_Selected text_
▼

The ABC-SMC scheme of Toni et al. involves creating intermediary distributions,
that get closer and closer to the true posterior distribution as the distance
gets closer and closer to 0. In each step of creating intermediary
distributions, we are collecting a finite amount of samples. Since we're not
collecting an infinite amount, there's a chance that the tail ends of the
distribution won't get sampled. Not including an acceptable particle in one
population means that the next population would be missing the tails. The more
populations there are, the more likely that we would be undersampling tails.
Having a perturbation kernel lets the algorithm sample more from the tails.
Larger perturbations is beneficial because samples close to the extremes (which
have a low probability of being explored) become more likely to be explored.
However, if it's set too large, then we might be putting too much weight to
these low probability particles, making the variance of the posterior larger
than what it should be.

## Issues:

Intermediate distribution sometimes assigns a lot of weight to highly
improbable areas, probably because the weighting scheme gets really close to 0
in the denominator.

The weighting scheme is:
  Prior(x) / sum of each i-th particle's previous weight times the kernel pdf of (perturbed particle given particle i)

Using a Gaussian kernel, if a particle is proposed that is really far (i.e. low
pdf values) from the accepted particles of the previous generation, then
the denominator would be tiny, which would blow up the weight for the perturbed
particle.

Possible solution:

Use a Uniform kernel instead. If something is close enough, then we use the PDF
of it, multiplied by some weight, then add all those up. Less likely to be
really tiny?

We could also add some positive value to the denominator, so that if a
proposal is made, and all the accepted particles from the previous generation
are too far from the perturbed proposal, we won't blow up the weight too much.

What if the value to add was 1? In that case, we're essentially sampling from the prior.

If we encounter a perturbed particle that is close enough, then the denominator
would be greater than 1, which would downweight said particle a little bit. We
know this is a little bit because weights from the previous round are
normalized (which are essentially probabilities.) We're multiplying a
probability times the kernel value, which is probably going to be tiny. Not
necessarily? The kernel value could be pretty high if the distribution is
narrow (e.g. Normal distribution with standard deviation 0.1). What if we
normalize the densities?

▲

_Records provided_
▼

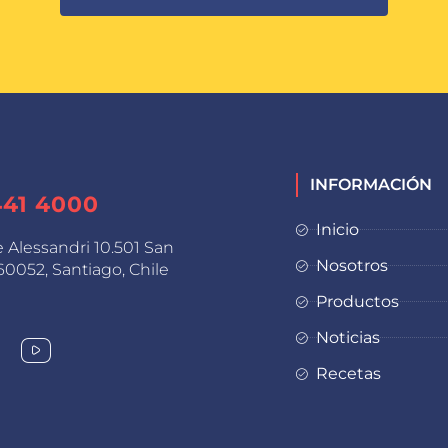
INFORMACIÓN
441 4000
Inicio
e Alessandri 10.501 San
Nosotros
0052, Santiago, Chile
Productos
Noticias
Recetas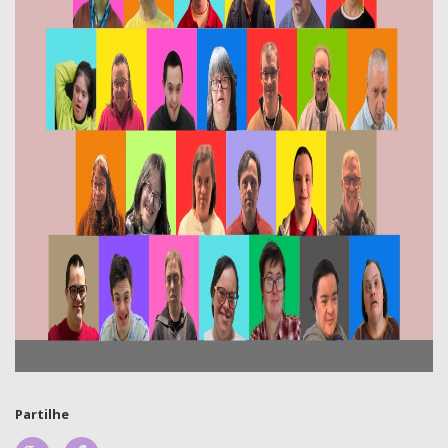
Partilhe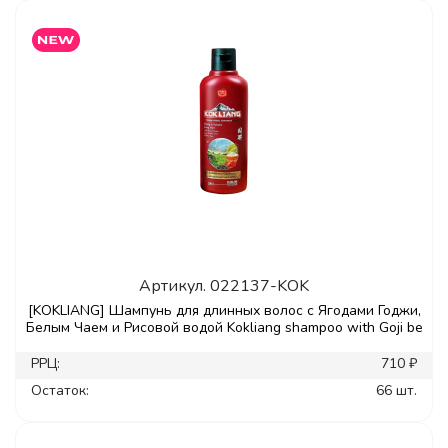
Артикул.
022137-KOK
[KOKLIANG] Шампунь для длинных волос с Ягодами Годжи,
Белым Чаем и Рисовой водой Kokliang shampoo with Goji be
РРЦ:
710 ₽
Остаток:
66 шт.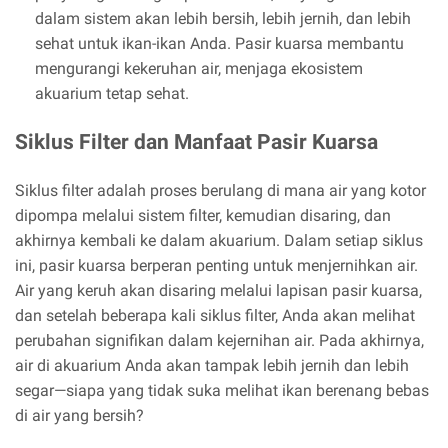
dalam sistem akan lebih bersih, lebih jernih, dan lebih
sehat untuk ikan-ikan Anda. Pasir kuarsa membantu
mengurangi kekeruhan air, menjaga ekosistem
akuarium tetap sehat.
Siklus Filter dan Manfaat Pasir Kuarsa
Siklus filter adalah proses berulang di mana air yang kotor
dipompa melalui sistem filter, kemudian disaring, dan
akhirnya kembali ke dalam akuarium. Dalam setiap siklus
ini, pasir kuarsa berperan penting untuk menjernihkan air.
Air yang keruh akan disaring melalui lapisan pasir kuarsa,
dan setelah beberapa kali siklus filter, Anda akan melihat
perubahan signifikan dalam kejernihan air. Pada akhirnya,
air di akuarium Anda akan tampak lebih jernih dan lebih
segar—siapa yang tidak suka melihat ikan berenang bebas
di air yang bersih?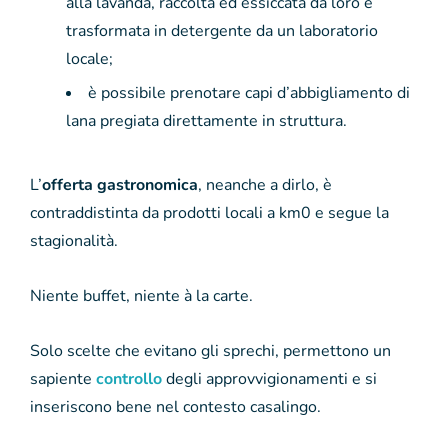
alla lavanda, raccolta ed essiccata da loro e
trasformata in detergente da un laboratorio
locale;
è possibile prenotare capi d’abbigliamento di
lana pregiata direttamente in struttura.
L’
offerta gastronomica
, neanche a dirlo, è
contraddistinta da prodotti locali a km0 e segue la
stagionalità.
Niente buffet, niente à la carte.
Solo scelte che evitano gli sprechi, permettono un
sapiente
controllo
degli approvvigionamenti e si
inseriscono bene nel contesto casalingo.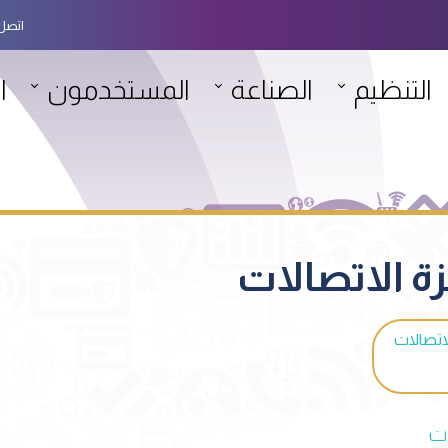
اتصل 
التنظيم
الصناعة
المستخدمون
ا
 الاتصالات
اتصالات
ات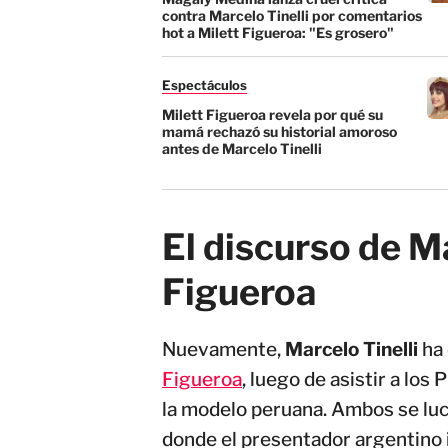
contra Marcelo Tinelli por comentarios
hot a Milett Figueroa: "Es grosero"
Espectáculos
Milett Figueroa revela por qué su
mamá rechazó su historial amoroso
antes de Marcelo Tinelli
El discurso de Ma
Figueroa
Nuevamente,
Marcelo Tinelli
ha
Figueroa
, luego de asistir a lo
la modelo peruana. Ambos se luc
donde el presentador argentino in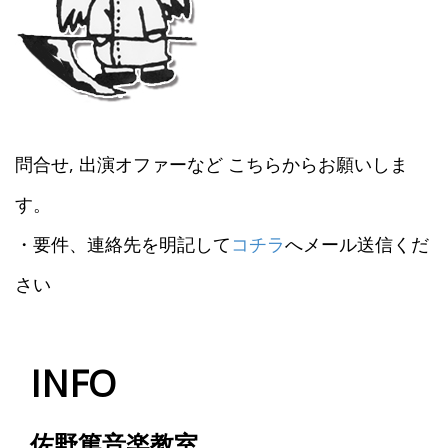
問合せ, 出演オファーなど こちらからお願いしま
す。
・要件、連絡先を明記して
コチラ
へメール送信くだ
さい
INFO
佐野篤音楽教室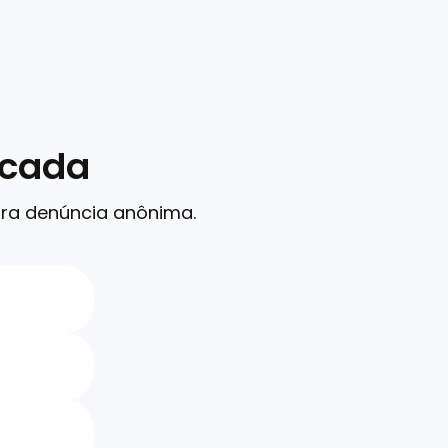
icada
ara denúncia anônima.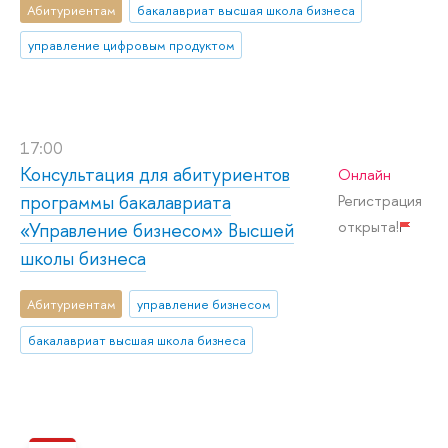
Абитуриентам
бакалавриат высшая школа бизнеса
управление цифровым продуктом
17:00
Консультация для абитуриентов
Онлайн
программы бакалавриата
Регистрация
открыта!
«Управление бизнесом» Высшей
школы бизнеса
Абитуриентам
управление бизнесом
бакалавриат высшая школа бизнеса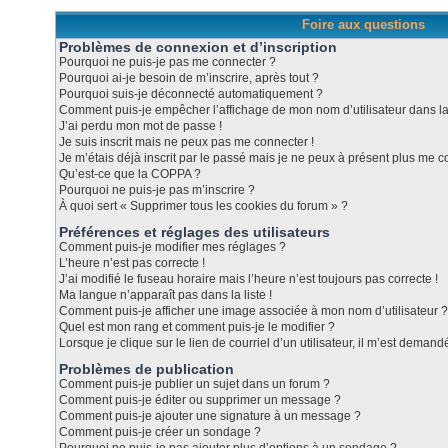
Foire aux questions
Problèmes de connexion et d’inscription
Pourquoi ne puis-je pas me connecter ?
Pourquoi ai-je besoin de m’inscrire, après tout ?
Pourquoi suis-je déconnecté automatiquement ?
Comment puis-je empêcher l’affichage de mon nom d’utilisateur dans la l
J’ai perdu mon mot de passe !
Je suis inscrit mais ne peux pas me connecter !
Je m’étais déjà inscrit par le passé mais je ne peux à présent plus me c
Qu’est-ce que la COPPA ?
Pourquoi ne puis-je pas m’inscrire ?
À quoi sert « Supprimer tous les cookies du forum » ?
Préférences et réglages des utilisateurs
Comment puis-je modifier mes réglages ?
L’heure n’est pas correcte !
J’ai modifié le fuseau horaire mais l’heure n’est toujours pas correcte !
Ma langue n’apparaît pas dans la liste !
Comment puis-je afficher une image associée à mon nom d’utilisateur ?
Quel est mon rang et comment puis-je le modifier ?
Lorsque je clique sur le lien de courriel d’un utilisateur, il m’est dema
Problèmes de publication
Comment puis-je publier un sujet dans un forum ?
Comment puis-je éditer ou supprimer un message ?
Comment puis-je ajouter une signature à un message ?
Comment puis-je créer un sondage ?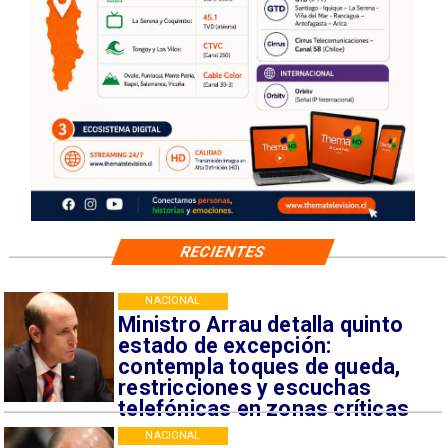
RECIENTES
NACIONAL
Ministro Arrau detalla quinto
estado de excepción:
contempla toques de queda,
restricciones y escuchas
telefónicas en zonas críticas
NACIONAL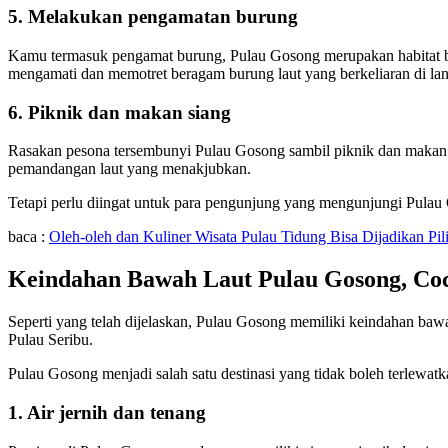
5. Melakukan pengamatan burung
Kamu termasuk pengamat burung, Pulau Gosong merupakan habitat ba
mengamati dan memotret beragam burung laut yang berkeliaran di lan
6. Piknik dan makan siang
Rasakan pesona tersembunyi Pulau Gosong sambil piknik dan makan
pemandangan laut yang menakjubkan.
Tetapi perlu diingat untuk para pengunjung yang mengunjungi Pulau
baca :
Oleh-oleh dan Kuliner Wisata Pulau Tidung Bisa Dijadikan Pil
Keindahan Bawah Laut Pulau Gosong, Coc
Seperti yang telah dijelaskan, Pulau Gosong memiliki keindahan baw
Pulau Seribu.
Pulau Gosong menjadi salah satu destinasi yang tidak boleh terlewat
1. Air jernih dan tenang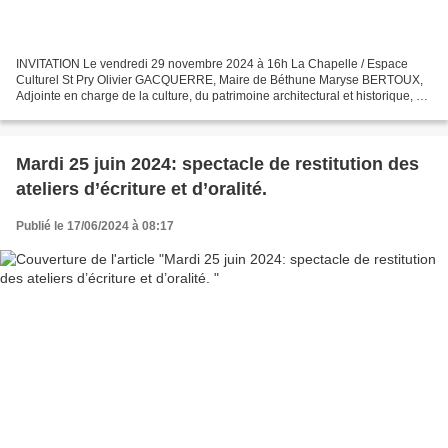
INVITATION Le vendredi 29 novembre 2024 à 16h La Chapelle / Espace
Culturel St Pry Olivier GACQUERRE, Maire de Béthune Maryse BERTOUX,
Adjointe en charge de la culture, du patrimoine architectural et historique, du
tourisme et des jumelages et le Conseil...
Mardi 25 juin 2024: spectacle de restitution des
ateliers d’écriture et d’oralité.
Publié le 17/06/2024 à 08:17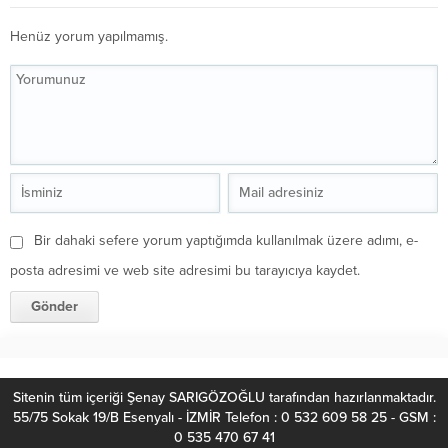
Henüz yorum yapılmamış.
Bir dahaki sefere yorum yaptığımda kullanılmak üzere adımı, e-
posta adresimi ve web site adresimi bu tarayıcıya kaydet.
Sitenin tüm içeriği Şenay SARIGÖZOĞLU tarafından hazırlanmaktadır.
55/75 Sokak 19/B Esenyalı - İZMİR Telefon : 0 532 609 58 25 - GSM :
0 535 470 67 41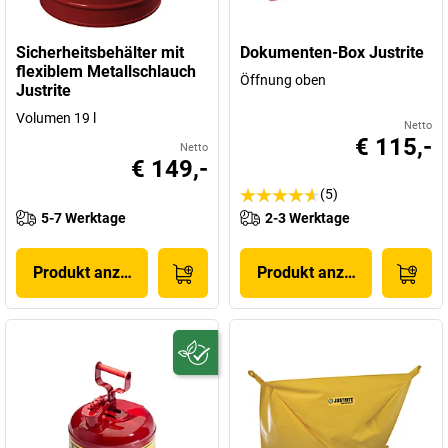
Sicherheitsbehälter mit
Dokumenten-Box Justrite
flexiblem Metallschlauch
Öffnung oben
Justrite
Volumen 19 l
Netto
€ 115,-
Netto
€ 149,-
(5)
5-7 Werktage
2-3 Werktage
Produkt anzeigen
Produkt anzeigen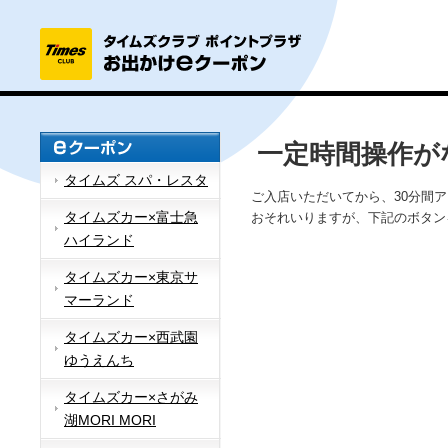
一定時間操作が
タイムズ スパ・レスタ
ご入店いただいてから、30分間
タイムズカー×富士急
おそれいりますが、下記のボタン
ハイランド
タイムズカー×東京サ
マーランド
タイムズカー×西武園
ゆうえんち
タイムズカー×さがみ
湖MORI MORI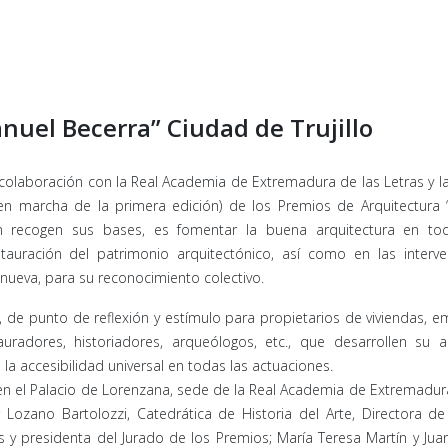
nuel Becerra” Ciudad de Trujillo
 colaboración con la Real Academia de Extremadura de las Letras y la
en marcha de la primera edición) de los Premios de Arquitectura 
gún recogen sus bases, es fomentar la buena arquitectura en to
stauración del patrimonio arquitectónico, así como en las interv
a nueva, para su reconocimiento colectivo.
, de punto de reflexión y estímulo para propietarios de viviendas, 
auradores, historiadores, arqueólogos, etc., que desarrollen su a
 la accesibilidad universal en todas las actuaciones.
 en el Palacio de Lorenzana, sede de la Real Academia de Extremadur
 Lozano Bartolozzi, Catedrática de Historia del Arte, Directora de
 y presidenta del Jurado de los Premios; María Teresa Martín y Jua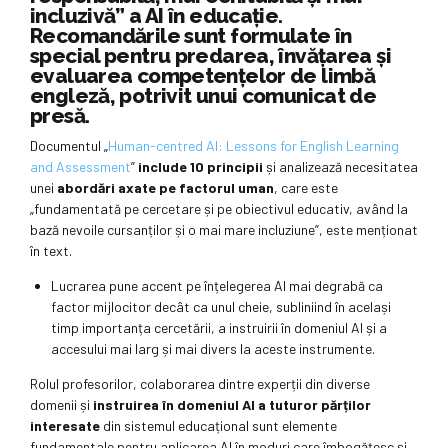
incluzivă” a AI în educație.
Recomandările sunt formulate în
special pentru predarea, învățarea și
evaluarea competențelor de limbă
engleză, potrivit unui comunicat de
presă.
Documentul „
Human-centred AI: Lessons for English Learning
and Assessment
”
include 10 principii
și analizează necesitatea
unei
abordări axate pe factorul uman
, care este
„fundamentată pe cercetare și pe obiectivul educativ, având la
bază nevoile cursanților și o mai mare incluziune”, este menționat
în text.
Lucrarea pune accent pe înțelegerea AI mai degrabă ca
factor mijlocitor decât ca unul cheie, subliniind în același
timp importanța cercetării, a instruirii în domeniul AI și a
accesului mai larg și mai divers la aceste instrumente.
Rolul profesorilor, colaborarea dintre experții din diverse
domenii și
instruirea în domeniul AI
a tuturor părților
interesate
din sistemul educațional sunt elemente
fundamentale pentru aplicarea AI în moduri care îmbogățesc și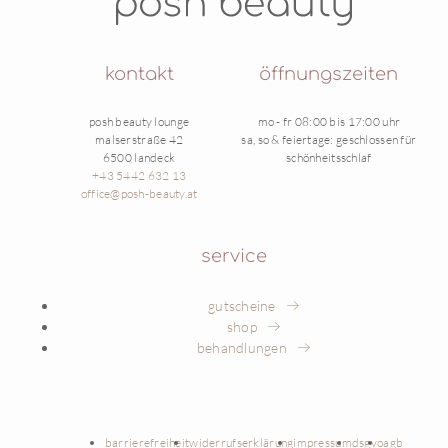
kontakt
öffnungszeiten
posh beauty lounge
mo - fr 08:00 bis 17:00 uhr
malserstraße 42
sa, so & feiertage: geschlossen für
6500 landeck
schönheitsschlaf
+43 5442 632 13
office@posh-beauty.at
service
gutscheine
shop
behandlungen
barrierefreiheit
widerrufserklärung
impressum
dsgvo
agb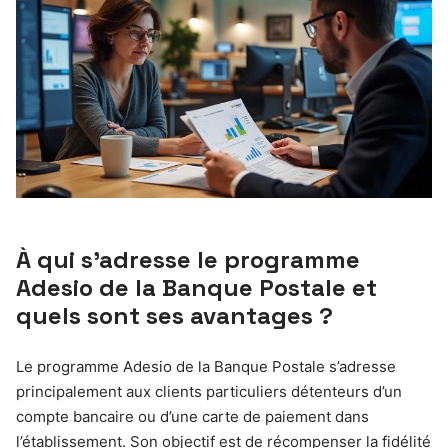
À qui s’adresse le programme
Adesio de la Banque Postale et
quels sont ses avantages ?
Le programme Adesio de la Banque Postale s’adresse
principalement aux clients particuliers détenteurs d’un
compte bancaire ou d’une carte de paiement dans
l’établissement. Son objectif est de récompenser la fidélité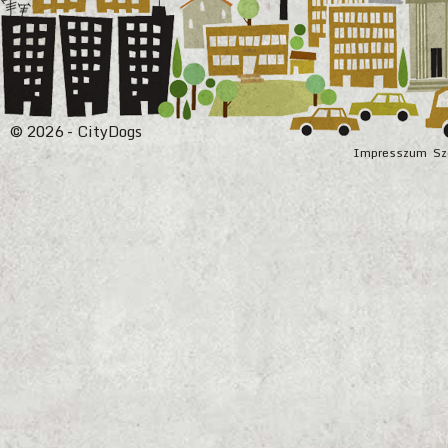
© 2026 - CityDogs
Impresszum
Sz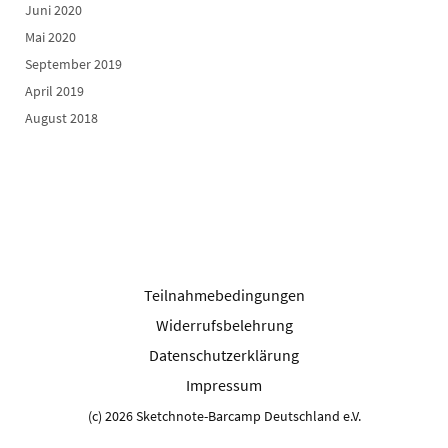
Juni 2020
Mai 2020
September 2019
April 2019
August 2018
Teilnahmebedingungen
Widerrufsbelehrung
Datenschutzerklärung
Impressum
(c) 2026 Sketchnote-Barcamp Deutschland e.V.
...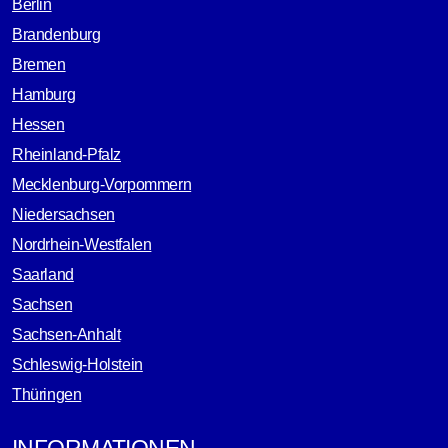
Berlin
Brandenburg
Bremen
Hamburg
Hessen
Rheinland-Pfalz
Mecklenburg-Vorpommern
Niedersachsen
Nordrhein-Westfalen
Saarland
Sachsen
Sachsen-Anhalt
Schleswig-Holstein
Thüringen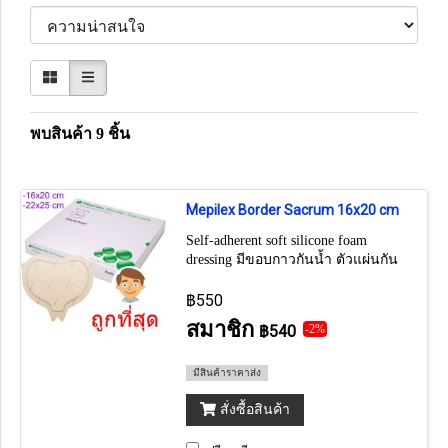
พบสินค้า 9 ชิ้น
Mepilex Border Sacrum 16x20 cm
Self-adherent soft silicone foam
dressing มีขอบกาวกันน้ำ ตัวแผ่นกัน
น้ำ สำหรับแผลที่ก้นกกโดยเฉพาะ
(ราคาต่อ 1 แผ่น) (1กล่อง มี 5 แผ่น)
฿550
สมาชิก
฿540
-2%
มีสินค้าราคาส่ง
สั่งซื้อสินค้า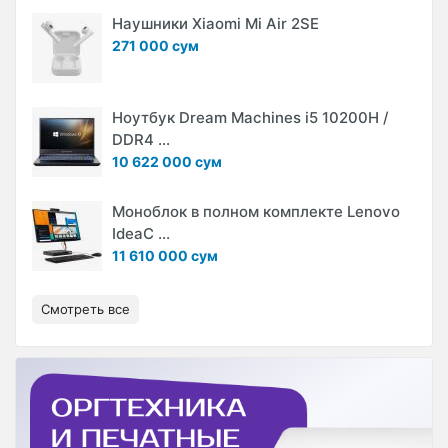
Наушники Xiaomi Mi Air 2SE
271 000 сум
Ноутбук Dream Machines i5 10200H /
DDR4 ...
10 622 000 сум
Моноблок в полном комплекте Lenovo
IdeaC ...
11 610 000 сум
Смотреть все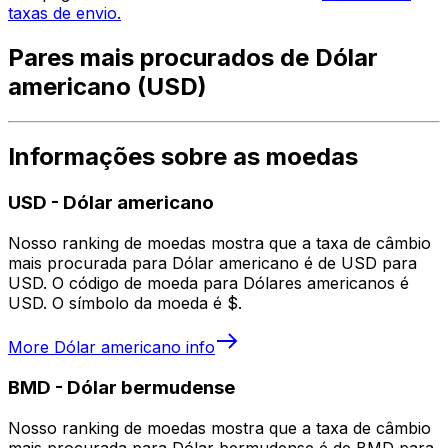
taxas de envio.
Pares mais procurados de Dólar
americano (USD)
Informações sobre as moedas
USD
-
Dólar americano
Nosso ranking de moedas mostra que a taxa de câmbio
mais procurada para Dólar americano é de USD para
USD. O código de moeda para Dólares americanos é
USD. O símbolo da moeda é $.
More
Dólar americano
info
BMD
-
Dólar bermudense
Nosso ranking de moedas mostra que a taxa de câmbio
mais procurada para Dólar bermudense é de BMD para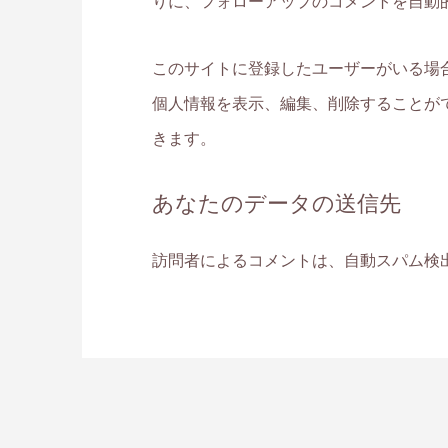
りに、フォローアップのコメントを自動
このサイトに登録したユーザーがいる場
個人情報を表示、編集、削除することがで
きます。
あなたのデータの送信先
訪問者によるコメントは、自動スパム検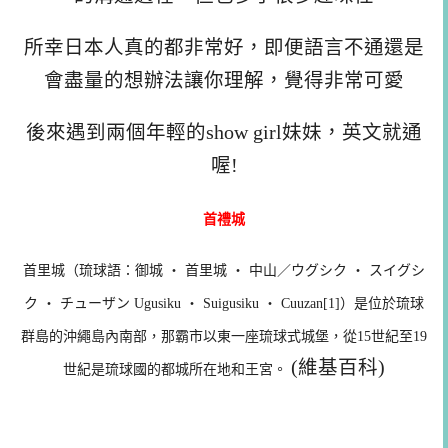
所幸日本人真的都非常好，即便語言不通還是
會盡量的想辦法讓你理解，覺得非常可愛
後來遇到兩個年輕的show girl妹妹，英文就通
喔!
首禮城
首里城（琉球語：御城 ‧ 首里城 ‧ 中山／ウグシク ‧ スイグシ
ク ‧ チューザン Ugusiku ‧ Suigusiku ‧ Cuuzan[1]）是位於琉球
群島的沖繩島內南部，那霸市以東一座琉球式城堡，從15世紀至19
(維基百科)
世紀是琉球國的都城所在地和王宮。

▲

_Brief_
Answer these questions from the ABC-SMC notes:
(a) What happens if the perturbation kernel is set too large?
(b) Which kernel is suggested as a possible solution in place of a Gaussian one?
(c) If 1 were the value added to the denominator, what would we essentially be doing?

_Expected output_
(a) Too much weight might go to low-probability particles, making the variance of the posterior larger than it should be.
(b) A Uniform kernel.
(c) Sampling from the prior.